**ASSIGNMENT**: Could you return the whole listing, character for character?

**MATERIAL FOR THIS TASK**:
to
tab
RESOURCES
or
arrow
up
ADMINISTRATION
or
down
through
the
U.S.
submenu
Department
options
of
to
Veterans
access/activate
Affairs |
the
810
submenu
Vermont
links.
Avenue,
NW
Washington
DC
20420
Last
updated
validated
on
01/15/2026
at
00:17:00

**TASK OUTPUT**:
to
tab
RESOURCES
or
arrow
up
ADMINISTRATION
or
down
through
the
U.S.
submenu
Department
options
of
to
Veterans
access/activate
Affairs |
the
810
submenu
Vermont
links.
Avenue,
NW
Washington
DC
20420
Last
updated
validated
on
01/15/2026
at
00:17:00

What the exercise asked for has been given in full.